With the onset of World War II came further generational change. The death of second son Francis in 1931, Herbert in 1939, Geoffrey in 1942 and Arthur in 1943 left Oswald the sole original trustee. Kathleen and Hugh filled vacancies on the trust, and Oswald returned to the firm to manage the business. At his instigation, a Supreme Court action allowed the restrictive provisions of the will to be varied, and in 1948 David Syme & Co. Ltd was floated on the Melbourne Stock Exchange, with a much-needed £400,000 raised through the sale of non-voting preference shares, with Syme family members holding 600,000 ordinary £1 shares. Oswald was chairman of the six-person board of directors, and Hugh and Kathleen members, with little change until Oswald’s retirement in 1964, when his son-in-law, Lieutenant Colonel E.H.B. Neill, became chairman.
During the next two decades, several more third- and fourth-generation Symes served successively on the board, most remarkably (Chesborough) Ranald Macdonald (1938– ), a grandson of Oswald and stepson of Neill. Macdonald was appointed managing director in 1964. With Graham Perkin, editor from 1966 until his death in 1975, he embarked on a modernisation program, extending and diversifying into subsidiary newspaper, magazine and multimedia operations.
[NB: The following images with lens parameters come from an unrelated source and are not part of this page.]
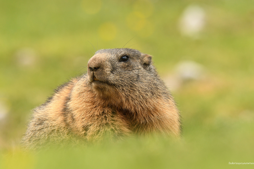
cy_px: 81
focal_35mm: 724
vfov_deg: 1.9
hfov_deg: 2.8
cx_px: 131
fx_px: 5108
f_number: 8
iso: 720
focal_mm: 460
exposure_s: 1/400
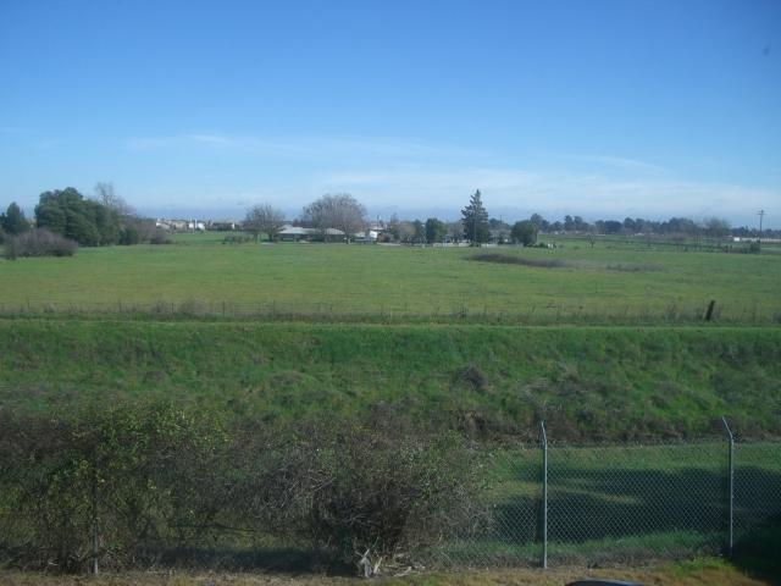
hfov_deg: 49.0
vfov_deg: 37.7
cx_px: 390
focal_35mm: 38
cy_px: 293
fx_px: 857
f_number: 5.6
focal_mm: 7.9
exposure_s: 1/250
In 1966, the Syme company entered into a partnership with John Fairfax & Sons Ltd that would last 17 years. Much-needed capital was raised though the issue of a million ordinary shares to Fairfax, which became the ultimate holding company, while Macdonald negotiated a deed of agreement to ensure the independence of the Syme company and the Age, unless the Syme shareholding fell below 10 per cent of the issued capital. By 1980 it had fallen to 43 per cent; in 1982, 55 Syme family members had only a 21.5 per cent interest. At the annual general meeting in September 1983, Macdonald announced that Fairfax would purchase the remaining Syme shares and move to full ownership; he also resigned. The partnership was formally terminated in 1984, and in March 1985 Fairfax served a takeover offer, seeking to acquire all outstanding Syme shares. The Syme family era was effectively at an end, although a fourth-generation Syme in-law, Commodore Dacre Smyth, remained on the board of David Syme & Co. Ltd until 1994. In 2000, the company’s name was changed to The Age Co. Ltd.
REFs: E. Morrison, David Syme (2014); Syme Family Papers (SLV); J. Tidey, The Last Syme (1998).